I'd take the view that homes are small, discrete, independent lumps of service provision that are ideally suited to the public sector: it's easy to have competition even within one street and the economies of scale aren't so great.

Is the problem not simply that UK (especially English and Welsh) law in this area needs a significant overhaul? Landlords need better protection from unscrupulous tenants and tenants need better protection from unscrupulous landlords. In Switzerland, renting is far more common and they seem to have far fewer problems: if the central heating breaks down I get the impression the state will hunt down the landlord and make them pay your hotel bill until it's fixed. Conversely, I remember this tale of what happens when you move out.

Similarly, in Sweden the process of buying a house is rather more straightforward than it is here because, by law, the vendor gives you a one-year warranty. Suddenly, there's no need to check every last fixture and fitting works before agreeing to buy.

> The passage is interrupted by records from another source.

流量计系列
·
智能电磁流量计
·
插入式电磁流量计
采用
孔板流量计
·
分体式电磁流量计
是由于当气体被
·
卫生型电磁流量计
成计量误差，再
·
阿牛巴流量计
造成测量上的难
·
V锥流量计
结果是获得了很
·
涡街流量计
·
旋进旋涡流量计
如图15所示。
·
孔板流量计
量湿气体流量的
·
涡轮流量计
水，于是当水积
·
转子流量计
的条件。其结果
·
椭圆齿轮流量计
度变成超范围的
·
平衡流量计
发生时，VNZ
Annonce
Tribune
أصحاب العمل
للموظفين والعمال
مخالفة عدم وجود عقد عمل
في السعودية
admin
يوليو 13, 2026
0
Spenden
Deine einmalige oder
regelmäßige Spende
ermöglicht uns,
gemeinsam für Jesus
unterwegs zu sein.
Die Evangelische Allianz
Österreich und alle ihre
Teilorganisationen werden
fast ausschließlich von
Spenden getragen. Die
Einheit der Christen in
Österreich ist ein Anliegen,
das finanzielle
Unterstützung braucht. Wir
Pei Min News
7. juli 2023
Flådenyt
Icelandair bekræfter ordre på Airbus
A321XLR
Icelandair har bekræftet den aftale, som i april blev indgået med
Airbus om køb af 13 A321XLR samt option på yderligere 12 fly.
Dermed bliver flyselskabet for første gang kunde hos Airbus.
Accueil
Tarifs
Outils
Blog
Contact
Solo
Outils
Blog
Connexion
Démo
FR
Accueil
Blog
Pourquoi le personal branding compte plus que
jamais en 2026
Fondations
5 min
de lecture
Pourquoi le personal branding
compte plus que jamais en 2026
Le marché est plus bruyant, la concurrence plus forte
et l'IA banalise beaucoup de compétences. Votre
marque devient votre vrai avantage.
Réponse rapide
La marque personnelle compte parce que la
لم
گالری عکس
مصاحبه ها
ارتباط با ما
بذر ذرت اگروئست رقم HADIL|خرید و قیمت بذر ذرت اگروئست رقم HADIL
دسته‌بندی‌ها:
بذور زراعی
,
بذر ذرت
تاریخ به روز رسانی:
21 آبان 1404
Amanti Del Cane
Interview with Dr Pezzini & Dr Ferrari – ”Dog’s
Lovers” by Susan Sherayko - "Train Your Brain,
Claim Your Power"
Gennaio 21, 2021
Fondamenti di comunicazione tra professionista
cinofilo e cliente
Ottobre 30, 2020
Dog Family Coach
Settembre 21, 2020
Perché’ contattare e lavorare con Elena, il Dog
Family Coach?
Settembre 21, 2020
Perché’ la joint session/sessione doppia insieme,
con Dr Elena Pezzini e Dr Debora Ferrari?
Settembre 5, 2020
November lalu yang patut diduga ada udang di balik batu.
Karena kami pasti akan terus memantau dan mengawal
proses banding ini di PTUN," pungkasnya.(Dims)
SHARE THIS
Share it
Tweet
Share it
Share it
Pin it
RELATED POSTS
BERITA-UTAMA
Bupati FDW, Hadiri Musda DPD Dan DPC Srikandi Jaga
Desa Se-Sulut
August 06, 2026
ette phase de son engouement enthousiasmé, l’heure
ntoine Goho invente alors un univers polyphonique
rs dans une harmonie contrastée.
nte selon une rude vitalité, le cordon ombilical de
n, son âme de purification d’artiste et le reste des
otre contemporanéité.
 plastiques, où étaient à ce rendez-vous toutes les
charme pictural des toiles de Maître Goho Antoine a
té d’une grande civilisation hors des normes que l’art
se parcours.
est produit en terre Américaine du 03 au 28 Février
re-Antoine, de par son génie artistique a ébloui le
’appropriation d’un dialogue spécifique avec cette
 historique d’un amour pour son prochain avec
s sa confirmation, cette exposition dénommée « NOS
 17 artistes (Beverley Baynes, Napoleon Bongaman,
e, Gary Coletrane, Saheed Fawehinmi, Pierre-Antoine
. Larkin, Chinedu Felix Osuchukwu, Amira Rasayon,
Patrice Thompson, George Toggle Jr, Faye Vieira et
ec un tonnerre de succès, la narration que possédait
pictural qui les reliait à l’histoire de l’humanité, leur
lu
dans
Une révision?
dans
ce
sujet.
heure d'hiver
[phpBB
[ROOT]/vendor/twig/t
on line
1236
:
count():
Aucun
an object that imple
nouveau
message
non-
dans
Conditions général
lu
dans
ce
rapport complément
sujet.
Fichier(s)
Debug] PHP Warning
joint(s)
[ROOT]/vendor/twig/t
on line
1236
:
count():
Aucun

Here, tenants fear that if something breaks they'll have a horrible time getting the landlord to fix it and landlords fear that if the tenant stops paying it'll take months and a small fortune in legal fees to evict them. This creates a kind of market for lemons in both directions.
 
posted by [identity profile] parrot-knight.livejournal.com at 11:34pm on 20/07/2013
Thank you for the link - this is a blog I hadn't seen and I'm glad it deals with leasehold issues too. (I'm a leasehold flat owner with a largely relaxed small ground landlord; my parents own the leasehold of the flat in which my sister lives, and that belongs to one substantial London landlord and is managed by another, neither of whom follow the sector's best practice and who have managed to take vast amounts of money from leaseholders while holding on to enough flats in the block to prevent the right to manage being taken up. Meanwhile the building declines.) I've grown up with social housing given that it was my father's career, and have followed attempts by government to centralise and/or run down provision. Expanded social housing and clearer and expanded legal rights for private tenants of all kinds are necessary.
pm215: (dragon)
posted by [personal profile] pm215 at 01:46pm on 21/07/2013
I had an idea recently that you could use expanded social housing in combination with Right To Buy to attack the other housing problem, ie that they're hugely overpriced. If you expand social housing a lot, and allow (at similarly increased volumes) longer-established social housing tenants to buy under an RTB type scheme at prices definitely lower than market rate, then (a) this effectively transfers wealth from people in a position to buy houses to those longer-established tenants, who are presumably on average further down the economic scale and (b) hopefully adds enough extra housing supply to the market to actually cause prices to stop going up so insanely.

It's probably totally half-baked though.
 
posted by [identity profile] wellinghall.livejournal.com at 06:14pm on 21/07/2013
I have an unusual perspective on this, as I grew up in two different tied cottages; no rent was payable, but my parents did not own the house, and continued occupation of the house depended on continued employment.